Exercise data:
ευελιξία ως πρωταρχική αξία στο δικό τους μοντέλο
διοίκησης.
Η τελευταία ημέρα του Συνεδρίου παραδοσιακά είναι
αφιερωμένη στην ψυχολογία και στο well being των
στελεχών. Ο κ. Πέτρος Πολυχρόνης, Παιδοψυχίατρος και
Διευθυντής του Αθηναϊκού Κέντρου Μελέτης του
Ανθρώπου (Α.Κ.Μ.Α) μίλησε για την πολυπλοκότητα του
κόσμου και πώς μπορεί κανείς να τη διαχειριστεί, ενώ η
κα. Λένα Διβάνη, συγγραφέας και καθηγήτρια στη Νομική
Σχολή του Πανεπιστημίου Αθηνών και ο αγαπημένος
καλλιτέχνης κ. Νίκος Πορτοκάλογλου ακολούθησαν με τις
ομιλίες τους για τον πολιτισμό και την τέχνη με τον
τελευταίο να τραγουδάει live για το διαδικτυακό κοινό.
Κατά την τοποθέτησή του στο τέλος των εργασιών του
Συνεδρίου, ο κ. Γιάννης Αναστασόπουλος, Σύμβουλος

Exercise goal:
What you give back should be exactly the lines of the entries above from the one containing "καλλιτέχνης κ. Νίκος" to the end, and nothing more.

Response to the exercise:
καλλιτέχνης κ. Νίκος Πορτοκάλογλου ακολούθησαν με τις
ομιλίες τους για τον πολιτισμό και την τέχνη με τον
τελευταίο να τραγουδάει live για το διαδικτυακό κοινό.
Κατά την τοποθέτησή του στο τέλος των εργασιών του
Συνεδρίου, ο κ. Γιάννης Αναστασόπουλος, Σύμβουλος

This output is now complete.